● **What to work on**
Retype the rows from the line containing "locality: British India, Mairung, Khasia." through the line containing "catalogue / barcode: US 1630899", keeping every line the same.

● **Given records**
•••

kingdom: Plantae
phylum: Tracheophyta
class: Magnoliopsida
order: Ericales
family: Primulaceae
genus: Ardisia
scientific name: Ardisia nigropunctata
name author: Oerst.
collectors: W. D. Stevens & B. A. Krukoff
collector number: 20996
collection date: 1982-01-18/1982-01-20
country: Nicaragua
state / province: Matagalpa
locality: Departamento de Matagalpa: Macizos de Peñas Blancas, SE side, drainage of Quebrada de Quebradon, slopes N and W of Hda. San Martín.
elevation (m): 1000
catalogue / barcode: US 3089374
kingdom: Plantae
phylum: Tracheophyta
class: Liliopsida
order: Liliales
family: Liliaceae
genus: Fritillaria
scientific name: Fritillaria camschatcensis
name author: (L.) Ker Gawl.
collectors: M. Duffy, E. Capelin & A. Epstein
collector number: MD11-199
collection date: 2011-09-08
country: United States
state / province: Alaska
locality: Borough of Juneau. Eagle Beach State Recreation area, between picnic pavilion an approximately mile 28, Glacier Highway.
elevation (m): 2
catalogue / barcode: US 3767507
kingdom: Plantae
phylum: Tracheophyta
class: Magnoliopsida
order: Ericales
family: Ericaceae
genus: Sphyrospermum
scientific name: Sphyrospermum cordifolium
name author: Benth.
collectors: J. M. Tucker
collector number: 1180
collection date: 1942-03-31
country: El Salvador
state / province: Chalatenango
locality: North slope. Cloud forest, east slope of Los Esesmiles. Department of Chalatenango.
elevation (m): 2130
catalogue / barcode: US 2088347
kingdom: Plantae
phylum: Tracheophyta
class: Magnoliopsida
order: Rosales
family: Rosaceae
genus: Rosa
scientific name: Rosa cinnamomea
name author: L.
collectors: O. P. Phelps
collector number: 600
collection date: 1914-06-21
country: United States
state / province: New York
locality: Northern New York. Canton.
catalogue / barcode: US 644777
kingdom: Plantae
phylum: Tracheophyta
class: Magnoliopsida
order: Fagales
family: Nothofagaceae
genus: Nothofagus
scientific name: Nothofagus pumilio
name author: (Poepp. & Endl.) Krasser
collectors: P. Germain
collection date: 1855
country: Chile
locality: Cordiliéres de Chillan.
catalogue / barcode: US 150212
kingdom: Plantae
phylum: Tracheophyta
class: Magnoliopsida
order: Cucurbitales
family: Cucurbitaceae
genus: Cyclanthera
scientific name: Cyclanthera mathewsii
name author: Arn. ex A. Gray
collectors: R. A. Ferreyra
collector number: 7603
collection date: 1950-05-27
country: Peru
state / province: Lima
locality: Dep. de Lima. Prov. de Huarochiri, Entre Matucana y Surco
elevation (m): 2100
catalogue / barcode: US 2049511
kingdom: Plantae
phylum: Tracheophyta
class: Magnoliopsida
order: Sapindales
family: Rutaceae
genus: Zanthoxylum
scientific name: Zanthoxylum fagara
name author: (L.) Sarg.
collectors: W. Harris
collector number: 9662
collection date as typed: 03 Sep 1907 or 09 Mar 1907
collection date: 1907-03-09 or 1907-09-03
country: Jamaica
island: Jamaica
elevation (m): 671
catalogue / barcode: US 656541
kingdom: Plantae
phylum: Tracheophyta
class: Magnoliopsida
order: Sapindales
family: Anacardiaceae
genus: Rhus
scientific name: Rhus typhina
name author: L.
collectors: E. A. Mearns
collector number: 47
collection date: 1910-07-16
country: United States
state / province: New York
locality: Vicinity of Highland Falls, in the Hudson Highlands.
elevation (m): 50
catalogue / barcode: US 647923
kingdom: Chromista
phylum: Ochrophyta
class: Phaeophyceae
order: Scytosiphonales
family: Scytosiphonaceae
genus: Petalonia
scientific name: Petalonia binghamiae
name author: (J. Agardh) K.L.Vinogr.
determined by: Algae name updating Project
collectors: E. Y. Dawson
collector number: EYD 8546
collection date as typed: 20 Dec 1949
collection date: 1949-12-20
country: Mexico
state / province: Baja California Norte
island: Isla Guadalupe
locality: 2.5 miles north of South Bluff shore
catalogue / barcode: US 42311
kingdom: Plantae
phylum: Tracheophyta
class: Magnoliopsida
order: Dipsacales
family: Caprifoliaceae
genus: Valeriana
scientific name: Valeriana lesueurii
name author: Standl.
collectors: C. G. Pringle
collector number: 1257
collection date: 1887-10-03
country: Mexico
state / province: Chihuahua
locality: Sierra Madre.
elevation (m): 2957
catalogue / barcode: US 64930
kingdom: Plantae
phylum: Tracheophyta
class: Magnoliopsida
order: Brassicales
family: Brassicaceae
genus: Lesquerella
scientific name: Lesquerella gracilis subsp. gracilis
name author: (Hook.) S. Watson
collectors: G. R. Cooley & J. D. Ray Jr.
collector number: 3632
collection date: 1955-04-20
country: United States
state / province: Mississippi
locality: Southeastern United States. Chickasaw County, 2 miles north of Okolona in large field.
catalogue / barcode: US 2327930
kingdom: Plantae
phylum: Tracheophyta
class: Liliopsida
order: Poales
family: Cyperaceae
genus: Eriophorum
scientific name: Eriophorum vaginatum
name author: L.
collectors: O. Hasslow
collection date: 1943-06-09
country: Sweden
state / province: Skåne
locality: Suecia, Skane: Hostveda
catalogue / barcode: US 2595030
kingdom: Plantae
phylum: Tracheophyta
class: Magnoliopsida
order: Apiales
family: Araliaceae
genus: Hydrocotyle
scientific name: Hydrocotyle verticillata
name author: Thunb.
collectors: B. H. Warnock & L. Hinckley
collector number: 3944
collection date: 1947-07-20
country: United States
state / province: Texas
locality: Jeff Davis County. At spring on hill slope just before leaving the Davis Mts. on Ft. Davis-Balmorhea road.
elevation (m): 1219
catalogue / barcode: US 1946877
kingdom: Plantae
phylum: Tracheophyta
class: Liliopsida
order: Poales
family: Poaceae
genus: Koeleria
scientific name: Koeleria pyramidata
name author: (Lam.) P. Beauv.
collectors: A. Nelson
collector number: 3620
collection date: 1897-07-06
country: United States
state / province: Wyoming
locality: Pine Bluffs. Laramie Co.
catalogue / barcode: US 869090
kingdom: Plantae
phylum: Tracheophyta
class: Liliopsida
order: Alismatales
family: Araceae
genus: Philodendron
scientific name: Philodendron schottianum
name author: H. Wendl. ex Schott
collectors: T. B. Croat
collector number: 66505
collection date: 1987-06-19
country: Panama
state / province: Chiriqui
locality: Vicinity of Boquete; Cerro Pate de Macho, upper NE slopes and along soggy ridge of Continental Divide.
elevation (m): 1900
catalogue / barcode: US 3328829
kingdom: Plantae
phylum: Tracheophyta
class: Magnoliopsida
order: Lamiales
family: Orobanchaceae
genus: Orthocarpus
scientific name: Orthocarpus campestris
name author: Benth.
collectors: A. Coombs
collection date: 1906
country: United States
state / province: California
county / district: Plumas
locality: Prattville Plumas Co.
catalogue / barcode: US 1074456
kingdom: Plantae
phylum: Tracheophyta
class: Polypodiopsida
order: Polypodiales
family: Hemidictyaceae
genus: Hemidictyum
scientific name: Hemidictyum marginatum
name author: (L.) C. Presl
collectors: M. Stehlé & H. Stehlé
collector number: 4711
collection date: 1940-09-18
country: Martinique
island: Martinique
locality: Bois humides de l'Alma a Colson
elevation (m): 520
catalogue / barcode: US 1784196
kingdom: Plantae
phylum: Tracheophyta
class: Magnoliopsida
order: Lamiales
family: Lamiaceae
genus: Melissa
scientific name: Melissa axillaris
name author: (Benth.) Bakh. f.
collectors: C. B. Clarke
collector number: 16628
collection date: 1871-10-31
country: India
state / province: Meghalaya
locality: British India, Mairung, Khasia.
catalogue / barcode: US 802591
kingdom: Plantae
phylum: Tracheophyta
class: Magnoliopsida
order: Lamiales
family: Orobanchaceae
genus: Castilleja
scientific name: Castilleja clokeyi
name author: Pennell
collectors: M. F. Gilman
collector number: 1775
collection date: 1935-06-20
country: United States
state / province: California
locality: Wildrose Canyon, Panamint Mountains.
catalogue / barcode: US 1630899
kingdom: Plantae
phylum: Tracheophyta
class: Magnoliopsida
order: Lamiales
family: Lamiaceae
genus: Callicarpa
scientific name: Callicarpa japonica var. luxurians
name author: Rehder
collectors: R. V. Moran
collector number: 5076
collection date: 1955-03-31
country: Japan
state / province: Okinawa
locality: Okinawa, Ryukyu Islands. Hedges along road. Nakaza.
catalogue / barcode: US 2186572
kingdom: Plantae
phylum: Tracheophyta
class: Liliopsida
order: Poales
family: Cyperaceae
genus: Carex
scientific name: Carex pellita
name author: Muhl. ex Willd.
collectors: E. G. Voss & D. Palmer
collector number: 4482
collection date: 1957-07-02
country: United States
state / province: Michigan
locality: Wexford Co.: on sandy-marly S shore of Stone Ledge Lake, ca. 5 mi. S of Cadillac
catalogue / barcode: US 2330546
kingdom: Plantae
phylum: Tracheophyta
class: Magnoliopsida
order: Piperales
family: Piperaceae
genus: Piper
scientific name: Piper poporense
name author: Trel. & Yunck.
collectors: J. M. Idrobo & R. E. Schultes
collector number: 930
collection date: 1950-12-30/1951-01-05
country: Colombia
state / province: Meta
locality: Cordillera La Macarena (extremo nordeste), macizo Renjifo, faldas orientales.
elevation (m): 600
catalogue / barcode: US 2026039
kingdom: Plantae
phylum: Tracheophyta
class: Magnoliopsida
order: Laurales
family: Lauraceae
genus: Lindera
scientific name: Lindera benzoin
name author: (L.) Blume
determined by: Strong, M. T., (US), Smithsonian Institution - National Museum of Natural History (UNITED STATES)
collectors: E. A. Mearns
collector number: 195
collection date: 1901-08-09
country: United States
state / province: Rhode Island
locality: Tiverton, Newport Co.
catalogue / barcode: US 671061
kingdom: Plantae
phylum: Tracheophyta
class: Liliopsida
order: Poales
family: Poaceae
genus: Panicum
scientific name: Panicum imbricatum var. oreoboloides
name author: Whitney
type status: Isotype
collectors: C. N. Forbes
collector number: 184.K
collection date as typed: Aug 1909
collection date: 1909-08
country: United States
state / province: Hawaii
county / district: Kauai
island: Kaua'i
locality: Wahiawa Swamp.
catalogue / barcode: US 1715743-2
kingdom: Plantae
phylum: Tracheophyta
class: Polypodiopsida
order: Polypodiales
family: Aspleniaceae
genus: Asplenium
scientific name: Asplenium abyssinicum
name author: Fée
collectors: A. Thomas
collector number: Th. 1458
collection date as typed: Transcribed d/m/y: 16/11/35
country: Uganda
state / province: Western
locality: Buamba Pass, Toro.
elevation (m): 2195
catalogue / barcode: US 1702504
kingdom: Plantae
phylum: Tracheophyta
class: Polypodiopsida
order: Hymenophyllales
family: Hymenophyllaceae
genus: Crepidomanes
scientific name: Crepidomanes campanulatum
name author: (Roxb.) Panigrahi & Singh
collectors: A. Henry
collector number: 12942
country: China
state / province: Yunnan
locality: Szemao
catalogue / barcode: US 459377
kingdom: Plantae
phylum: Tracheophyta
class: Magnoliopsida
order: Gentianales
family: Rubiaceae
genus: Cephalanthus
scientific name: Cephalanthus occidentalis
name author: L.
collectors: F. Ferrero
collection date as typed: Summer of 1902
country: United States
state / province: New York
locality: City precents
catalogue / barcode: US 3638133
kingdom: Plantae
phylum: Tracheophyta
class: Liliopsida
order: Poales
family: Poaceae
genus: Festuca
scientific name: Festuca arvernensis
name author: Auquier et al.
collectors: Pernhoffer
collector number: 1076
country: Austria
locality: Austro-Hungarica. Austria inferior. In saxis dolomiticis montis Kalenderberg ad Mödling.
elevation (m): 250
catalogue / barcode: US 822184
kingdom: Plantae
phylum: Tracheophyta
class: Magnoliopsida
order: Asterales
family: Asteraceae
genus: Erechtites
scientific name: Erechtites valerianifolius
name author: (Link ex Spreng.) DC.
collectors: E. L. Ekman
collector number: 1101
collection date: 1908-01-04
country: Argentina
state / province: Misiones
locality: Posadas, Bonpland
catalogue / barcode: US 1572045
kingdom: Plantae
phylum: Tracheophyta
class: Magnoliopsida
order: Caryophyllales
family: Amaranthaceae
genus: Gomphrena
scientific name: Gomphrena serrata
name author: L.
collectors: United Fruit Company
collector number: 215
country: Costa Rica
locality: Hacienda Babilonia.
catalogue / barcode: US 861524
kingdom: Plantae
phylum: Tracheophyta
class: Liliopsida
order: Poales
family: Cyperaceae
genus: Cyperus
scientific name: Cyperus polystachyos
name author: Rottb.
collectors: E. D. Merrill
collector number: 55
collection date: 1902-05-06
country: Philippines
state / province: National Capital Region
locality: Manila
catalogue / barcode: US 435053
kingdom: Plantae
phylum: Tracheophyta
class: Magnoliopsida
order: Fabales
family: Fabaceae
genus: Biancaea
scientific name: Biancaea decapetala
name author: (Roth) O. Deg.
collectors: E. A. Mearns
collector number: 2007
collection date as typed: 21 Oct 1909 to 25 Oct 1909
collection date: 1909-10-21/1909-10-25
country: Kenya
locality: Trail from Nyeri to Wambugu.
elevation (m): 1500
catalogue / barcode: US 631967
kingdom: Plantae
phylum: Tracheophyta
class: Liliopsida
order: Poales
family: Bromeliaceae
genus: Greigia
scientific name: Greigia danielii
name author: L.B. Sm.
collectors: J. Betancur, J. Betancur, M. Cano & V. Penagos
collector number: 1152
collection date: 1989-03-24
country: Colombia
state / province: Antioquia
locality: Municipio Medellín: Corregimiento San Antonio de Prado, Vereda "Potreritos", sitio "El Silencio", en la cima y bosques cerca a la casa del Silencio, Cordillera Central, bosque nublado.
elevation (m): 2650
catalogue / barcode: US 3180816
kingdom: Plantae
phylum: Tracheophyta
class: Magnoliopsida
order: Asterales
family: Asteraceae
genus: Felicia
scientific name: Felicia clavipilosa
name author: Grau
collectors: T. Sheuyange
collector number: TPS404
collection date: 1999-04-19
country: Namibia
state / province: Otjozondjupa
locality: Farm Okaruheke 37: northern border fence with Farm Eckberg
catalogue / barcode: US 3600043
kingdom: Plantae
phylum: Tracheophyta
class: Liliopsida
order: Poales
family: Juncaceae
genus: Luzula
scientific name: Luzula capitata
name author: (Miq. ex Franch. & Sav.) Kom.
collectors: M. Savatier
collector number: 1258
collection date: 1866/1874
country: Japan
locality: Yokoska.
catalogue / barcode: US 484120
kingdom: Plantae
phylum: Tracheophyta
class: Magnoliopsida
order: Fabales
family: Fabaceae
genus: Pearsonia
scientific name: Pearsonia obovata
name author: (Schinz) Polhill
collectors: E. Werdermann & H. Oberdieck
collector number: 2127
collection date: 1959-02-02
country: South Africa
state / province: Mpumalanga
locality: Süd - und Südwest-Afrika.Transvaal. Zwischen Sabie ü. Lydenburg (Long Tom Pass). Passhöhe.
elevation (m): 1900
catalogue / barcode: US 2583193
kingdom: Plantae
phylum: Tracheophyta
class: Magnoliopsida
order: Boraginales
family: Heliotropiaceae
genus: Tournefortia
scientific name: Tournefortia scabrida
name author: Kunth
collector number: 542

•••

● **Answer to this problem**
locality: British India, Mairung, Khasia.
catalogue / barcode: US 802591
kingdom: Plantae
phylum: Tracheophyta
class: Magnoliopsida
order: Lamiales
family: Orobanchaceae
genus: Castilleja
scientific name: Castilleja clokeyi
name author: Pennell
collectors: M. F. Gilman
collector number: 1775
collection date: 1935-06-20
country: United States
state / province: California
locality: Wildrose Canyon, Panamint Mountains.
catalogue / barcode: US 1630899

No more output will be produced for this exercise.